I suggest that this is togged with a config param.

Where does the dataset come from which we populate rice with?

We should be bundling the sql scripts into a jar which the various sample apps can depend on. This can then be consumed by the database startup code.

What does the actual database startup? SpringBean, ServletFilter, TestHarness, etc.

I suggest we use Spring since this should work for the sampleapps & test cases. It should be controlled by config params.

Questions and Other things

  1. How do we support many different DBs without forcing every database driver dependency onto our users? At the same time we do want users to be able to run tests, startup app, etc. without too much fuss. I would also like to keep any explicit references to db specific apis out of rice. Currently we don't have any such code references best not to start now.
  2. How do we launch the DB server. With H2 (but not all embedded DBs) you can launch the server in process in the same JVM. I don't think we want this because the JVM is forked when doing many things.

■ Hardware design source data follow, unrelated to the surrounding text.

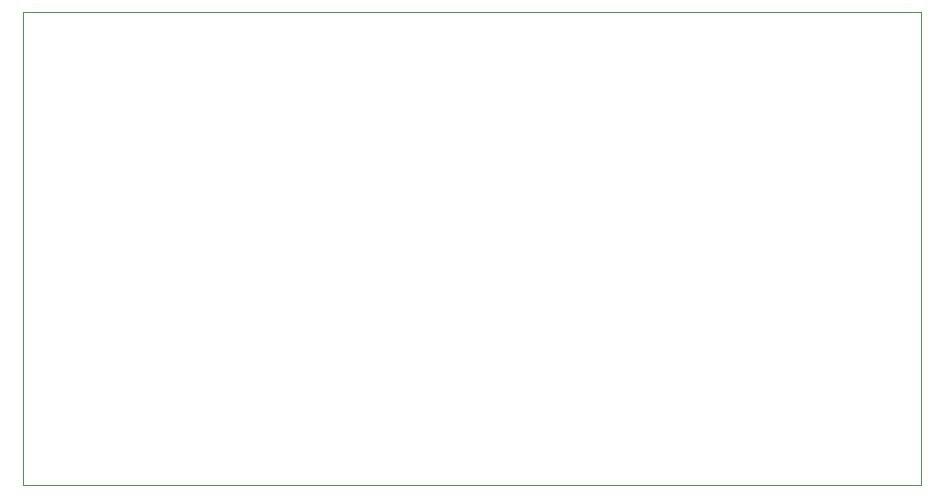
<source format=gbr>
%TF.GenerationSoftware,KiCad,Pcbnew,7.0.2*%
%TF.CreationDate,2023-06-20T23:12:55+02:00*%
%TF.ProjectId,qca7000,71636137-3030-4302-9e6b-696361645f70,rev?*%
%TF.SameCoordinates,Original*%
%TF.FileFunction,Profile,NP*%
%FSLAX46Y46*%
G04 Gerber Fmt 4.6, Leading zero omitted, Abs format (unit mm)*
G04 Created by KiCad (PCBNEW 7.0.2) date 2023-06-20 23:12:55*
%MOMM*%
%LPD*%
G01*
G04 APERTURE LIST*
%TA.AperFunction,Profile*%
%ADD10C,0.100000*%
%TD*%
G04 APERTURE END LIST*
D10*
X91000000Y-40500000D02*
X167000000Y-40500000D01*
X167000000Y-80500000D01*
X91000000Y-80500000D01*
X91000000Y-40500000D01*
M02*

</source>
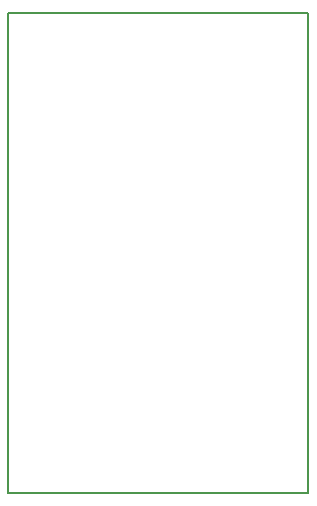
<source format=gbr>
G04 #@! TF.GenerationSoftware,KiCad,Pcbnew,(5.0.1)-3*
G04 #@! TF.CreationDate,2018-12-07T17:19:34-08:00*
G04 #@! TF.ProjectId,500-1088,3530302D313038382E6B696361645F70,rev?*
G04 #@! TF.SameCoordinates,Original*
G04 #@! TF.FileFunction,Profile,NP*
%FSLAX46Y46*%
G04 Gerber Fmt 4.6, Leading zero omitted, Abs format (unit mm)*
G04 Created by KiCad (PCBNEW (5.0.1)-3) date 12/7/2018 5:19:34 PM*
%MOMM*%
%LPD*%
G01*
G04 APERTURE LIST*
%ADD10C,0.150000*%
G04 APERTURE END LIST*
D10*
X119380000Y-121920000D02*
X119380000Y-124460000D01*
X93980000Y-121920000D02*
X93980000Y-124460000D01*
X93980000Y-83820000D02*
X119380000Y-83820000D01*
X93980000Y-121920000D02*
X93980000Y-83820000D01*
X119380000Y-124460000D02*
X93980000Y-124460000D01*
X119380000Y-83820000D02*
X119380000Y-121920000D01*
M02*

</source>
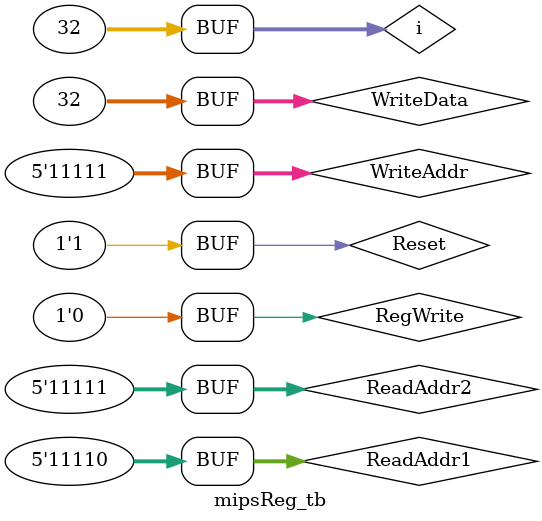
<source format=v>
module mipsReg_tb;
	reg [4:0] ReadAddr1;
	reg [4:0] ReadAddr2;
	reg [4:0] WriteAddr;
	reg [31:0] WriteData;

	wire [31:0] ReadData1;
	wire [31:0] ReadData2;

	reg RegWrite;
	reg Reset;

	integer i;

	initial
        begin
	    Reset = 0;
	    /* Writing values */
	    RegWrite <= 1;
            for (i = 0; i<32; i= i + 1) 
                begin
                    WriteAddr <= i;
                    WriteData <= i+1;
		    #1;
                end

	    /* Reading values in pairs */
            RegWrite <= 0;
            for (i = 0; i<31; i= i + 2) 
                begin
                    ReadAddr1 <= i;
	 	    ReadAddr2 <= i+1;
		    #1;
                end
	    
	    Reset = 1;

	    /* Read reseted values */
            for (i = 0; i<31; i= i + 2) 
                begin
                    ReadAddr1 <= i;
	 	    ReadAddr2 <= i+1;
		    #1;
                end
		
		
        end

	mipsReg op (ReadAddr1,ReadAddr2,WriteAddr,WriteData,ReadData1,ReadData2, RegWrite, Reset);
endmodule 

</source>
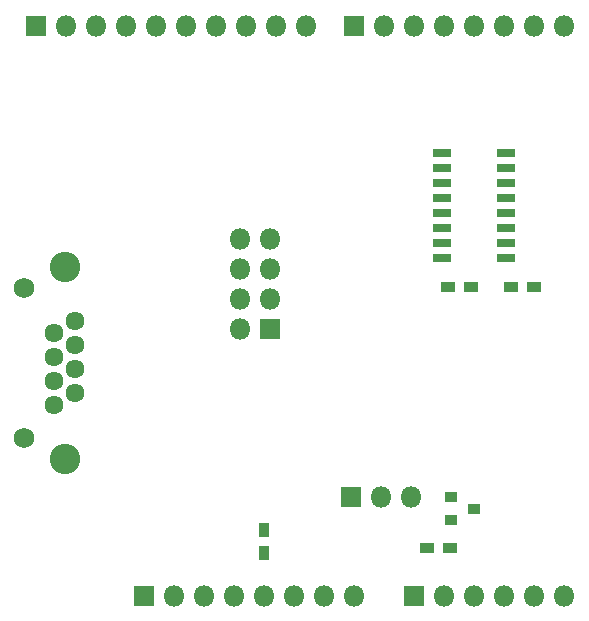
<source format=gbr>
%TF.GenerationSoftware,KiCad,Pcbnew,(5.1.6-0-10_14)*%
%TF.CreationDate,2022-12-23T17:52:02+09:00*%
%TF.ProjectId,MuxReadoutBoard,4d757852-6561-4646-9f75-74426f617264,rev?*%
%TF.SameCoordinates,Original*%
%TF.FileFunction,Soldermask,Bot*%
%TF.FilePolarity,Negative*%
%FSLAX46Y46*%
G04 Gerber Fmt 4.6, Leading zero omitted, Abs format (unit mm)*
G04 Created by KiCad (PCBNEW (5.1.6-0-10_14)) date 2022-12-23 17:52:02*
%MOMM*%
%LPD*%
G01*
G04 APERTURE LIST*
%ADD10R,1.100000X0.900000*%
%ADD11R,1.300000X0.850000*%
%ADD12C,2.575000*%
%ADD13C,1.750000*%
%ADD14C,1.609000*%
%ADD15O,1.800000X1.800000*%
%ADD16R,1.800000X1.800000*%
%ADD17R,1.600000X0.700000*%
%ADD18R,0.850000X1.300000*%
G04 APERTURE END LIST*
D10*
%TO.C,U2*%
X157464000Y-142494000D03*
X155464000Y-141544000D03*
X155464000Y-143444000D03*
%TD*%
D11*
%TO.C,C1*%
X162494000Y-123698000D03*
X160594000Y-123698000D03*
%TD*%
D12*
%TO.C,J1*%
X122810000Y-122071000D03*
X122810000Y-138271000D03*
D13*
X119380000Y-123821000D03*
X119380000Y-136521000D03*
D14*
X123700000Y-126591000D03*
X121920000Y-127611000D03*
X123700000Y-128631000D03*
X121920000Y-129651000D03*
X123700000Y-130671000D03*
X121920000Y-131691000D03*
X123700000Y-132711000D03*
X121920000Y-133731000D03*
%TD*%
D15*
%TO.C,J5*%
X147320000Y-149860000D03*
X144780000Y-149860000D03*
X142240000Y-149860000D03*
X139700000Y-149860000D03*
X137160000Y-149860000D03*
X134620000Y-149860000D03*
X132080000Y-149860000D03*
D16*
X129540000Y-149860000D03*
%TD*%
D17*
%TO.C,U1*%
X160180000Y-121285000D03*
X160180000Y-120015000D03*
X160180000Y-118745000D03*
X160180000Y-117475000D03*
X160180000Y-116205000D03*
X160180000Y-114935000D03*
X160180000Y-113665000D03*
X160180000Y-112395000D03*
X154780000Y-112395000D03*
X154780000Y-113665000D03*
X154780000Y-114935000D03*
X154780000Y-116205000D03*
X154780000Y-117475000D03*
X154780000Y-118745000D03*
X154780000Y-120015000D03*
X154780000Y-121285000D03*
%TD*%
D15*
%TO.C,J3*%
X143256000Y-101600000D03*
X140716000Y-101600000D03*
X138176000Y-101600000D03*
X135636000Y-101600000D03*
X133096000Y-101600000D03*
X130556000Y-101600000D03*
X128016000Y-101600000D03*
X125476000Y-101600000D03*
X122936000Y-101600000D03*
D16*
X120396000Y-101600000D03*
%TD*%
D15*
%TO.C,J4*%
X165100000Y-101600000D03*
X162560000Y-101600000D03*
X160020000Y-101600000D03*
X157480000Y-101600000D03*
X154940000Y-101600000D03*
X152400000Y-101600000D03*
X149860000Y-101600000D03*
D16*
X147320000Y-101600000D03*
%TD*%
D15*
%TO.C,J6*%
X165100000Y-149860000D03*
X162560000Y-149860000D03*
X160020000Y-149860000D03*
X157480000Y-149860000D03*
X154940000Y-149860000D03*
D16*
X152400000Y-149860000D03*
%TD*%
D15*
%TO.C,J2*%
X137668000Y-119634000D03*
X140208000Y-119634000D03*
X137668000Y-122174000D03*
X140208000Y-122174000D03*
X137668000Y-124714000D03*
X140208000Y-124714000D03*
X137668000Y-127254000D03*
D16*
X140208000Y-127254000D03*
%TD*%
D11*
%TO.C,C2*%
X157160000Y-123698000D03*
X155260000Y-123698000D03*
%TD*%
D18*
%TO.C,C3*%
X139700000Y-144338000D03*
X139700000Y-146238000D03*
%TD*%
D11*
%TO.C,C4*%
X155382000Y-145796000D03*
X153482000Y-145796000D03*
%TD*%
D15*
%TO.C,J7*%
X152146000Y-141478000D03*
X149606000Y-141478000D03*
D16*
X147066000Y-141478000D03*
%TD*%
M02*

</source>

Plus this style of DB looses all data by default when the JVM shuts down. Should we use: maven, testharness, init listener, spring bean, something else?
  3. Assuming we launch H2 in server mode, how to we assign the port? Do we just pick one or do something more intelligent like detecting and dynamically assigning a free one?
  • No labels

3 Comments

  1. Question: There is a small amount of code in rice related to McKoi database support. I highly doubt anyone on the planet is using this. Can it be removed? As I've stated earlier, McKoi seems to be a dead or dying database so I see no reason to keep the code around if no one is using it. Just one more thing to support.

  2. Hey Travis,

      I am sure you have seen this, but just in case wanted to give a reference to the spring embedded database support regarding your question on running the database.

    http://static.springsource.org/spring/docs/3.0.0.M4/reference/html/ch12s08.html

    Jerry

    1. Jerry,

      Thanks for pointing this out. I'm getting close to needing a solution for abstracting the embedded db (so rice doesn't directly depend on it in code) and at the same time starting & loading things automatically. This does look promising.